◆ Consigna:
Sustituye "sueño" por "ensueño" y reescribe el fragmento sobre Watteau: empieza en las palabras "Watteau inventa un" y termina después de "creía fácilmente transportado.".

Watteau inventa un género nuevo en el que la comedia se
desarrolla en la naturaleza y se mezcla con ella, mientras que se borra la
distinción entre el espectáculo teatral y la ceremonia mundana. La
invención supera aquí a la imitación; la composición parece guiada por el
sueño o el recuerdo. Cuando sitúa a sus actores y enamorados bajo los
árboles, ofrece el ejemplo de una fiesta posible e improbable al mismo
tiempo: estos actores, estas grandes damas, estos campesinos, ¿han sido
mezclados de esta manera?, ¿dónde se encontraría tanta confianza y ternura
fuera del sueño de Watteau?. Si no se trataba de la imitación de un
espectáculo real, sí por lo menos de una imagen atractiva, una promesa que
parecía poderse cumplir: el espectador se creía fácilmente transportado.
A pesar de algunos "cupidos", la escena no tiene lugar en la
Arcadia; Citerea es un paisaje de Francia. Introduciendo algunas torpezas
en las formas (una nariz torcida, una sonrisa forzada), Watteau se quiere
mantener en lo que es humano y renuncia a un paraíso quimérico: le repugna
el hecho de disfrazar a sus personajes con figuras de la mitología; más
sutilmente, erige en el corazón de sus bosques las estatuas de las
divinidades paganas, testimonios discretos de los placeres de los cuales
son la figura divinizada. Lo extraño es la familiaridad indolente, entre
cándida y alegórica, que une a los dioses con los hombres: ellos viven
religiosamente en el espacio del placer, ofrecen a los dioses del placer
el espectáculo de su distracción, se evaden de la representación. Las
parejas se alejan de la estatua de Venus, después de haber depositado las
ofrendas: el homenaje ya ha terminado, y la estatua se quedará sola. La
melancolía de Watteau reside en esta coexistencia de un recogimiento y de
un alejamiento, de una intimidad y de una llamada des de lejos. Es una
melancolía originada por un placer de crear consciente que suple a la
alegría de vivir, que finge.

◆ Material de estudio:

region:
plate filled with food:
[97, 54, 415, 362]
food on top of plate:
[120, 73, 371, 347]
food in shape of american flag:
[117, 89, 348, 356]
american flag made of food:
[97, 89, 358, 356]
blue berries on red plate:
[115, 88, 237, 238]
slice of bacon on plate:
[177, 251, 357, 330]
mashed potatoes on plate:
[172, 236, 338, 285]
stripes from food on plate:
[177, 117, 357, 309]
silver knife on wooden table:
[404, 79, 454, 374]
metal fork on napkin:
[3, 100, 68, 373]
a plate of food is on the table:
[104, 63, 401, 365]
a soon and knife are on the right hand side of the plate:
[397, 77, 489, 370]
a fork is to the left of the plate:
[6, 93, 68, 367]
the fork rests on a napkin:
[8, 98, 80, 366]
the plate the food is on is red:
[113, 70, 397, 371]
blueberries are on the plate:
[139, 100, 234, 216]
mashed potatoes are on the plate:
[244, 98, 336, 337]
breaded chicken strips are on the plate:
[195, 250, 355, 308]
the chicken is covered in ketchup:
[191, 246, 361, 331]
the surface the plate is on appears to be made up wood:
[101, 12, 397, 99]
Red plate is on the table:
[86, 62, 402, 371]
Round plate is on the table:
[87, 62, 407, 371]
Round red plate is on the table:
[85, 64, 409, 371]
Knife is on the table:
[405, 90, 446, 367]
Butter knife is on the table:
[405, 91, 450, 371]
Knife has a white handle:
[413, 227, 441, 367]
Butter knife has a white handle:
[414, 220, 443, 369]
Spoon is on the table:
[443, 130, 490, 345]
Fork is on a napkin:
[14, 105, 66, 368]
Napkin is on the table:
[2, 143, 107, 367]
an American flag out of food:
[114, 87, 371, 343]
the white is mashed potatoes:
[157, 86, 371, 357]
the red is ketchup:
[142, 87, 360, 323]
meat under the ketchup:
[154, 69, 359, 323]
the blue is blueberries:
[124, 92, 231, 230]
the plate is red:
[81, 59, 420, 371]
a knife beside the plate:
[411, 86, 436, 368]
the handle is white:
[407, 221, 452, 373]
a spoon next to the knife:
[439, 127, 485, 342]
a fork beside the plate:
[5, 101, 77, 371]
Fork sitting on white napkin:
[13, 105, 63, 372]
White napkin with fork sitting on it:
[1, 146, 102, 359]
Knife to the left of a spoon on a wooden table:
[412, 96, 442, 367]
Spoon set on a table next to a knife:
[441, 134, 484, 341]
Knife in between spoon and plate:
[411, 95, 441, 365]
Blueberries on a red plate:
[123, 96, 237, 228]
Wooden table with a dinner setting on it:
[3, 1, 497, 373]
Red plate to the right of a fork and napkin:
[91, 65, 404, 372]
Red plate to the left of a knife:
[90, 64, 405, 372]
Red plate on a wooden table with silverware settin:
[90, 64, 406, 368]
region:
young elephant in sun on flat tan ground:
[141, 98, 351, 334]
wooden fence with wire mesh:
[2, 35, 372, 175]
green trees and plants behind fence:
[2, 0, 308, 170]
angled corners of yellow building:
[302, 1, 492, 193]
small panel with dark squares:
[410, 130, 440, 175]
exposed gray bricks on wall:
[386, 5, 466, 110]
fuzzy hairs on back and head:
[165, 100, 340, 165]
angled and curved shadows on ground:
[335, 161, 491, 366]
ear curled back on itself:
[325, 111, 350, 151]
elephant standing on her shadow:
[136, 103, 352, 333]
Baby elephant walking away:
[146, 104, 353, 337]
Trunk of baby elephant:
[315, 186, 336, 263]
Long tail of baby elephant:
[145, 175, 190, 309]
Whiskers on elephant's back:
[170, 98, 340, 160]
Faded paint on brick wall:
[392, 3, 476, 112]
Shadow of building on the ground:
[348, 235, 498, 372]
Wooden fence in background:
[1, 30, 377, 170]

◆ Respuesta:
Watteau inventa un género nuevo en el que la comedia se
desarrolla en la naturaleza y se mezcla con ella, mientras que se borra la
distinción entre el espectáculo teatral y la ceremonia mundana. La
invención supera aquí a la imitación; la composición parece guiada por el
ensueño o el recuerdo. Cuando sitúa a sus actores y enamorados bajo los
árboles, ofrece el ejemplo de una fiesta posible e improbable al mismo
tiempo: estos actores, estas grandes damas, estos campesinos, ¿han sido
mezclados de esta manera?, ¿dónde se encontraría tanta confianza y ternura
fuera del ensueño de Watteau?. Si no se trataba de la imitación de un
espectáculo real, sí por lo menos de una imagen atractiva, una promesa que
parecía poderse cumplir: el espectador se creía fácilmente transportado.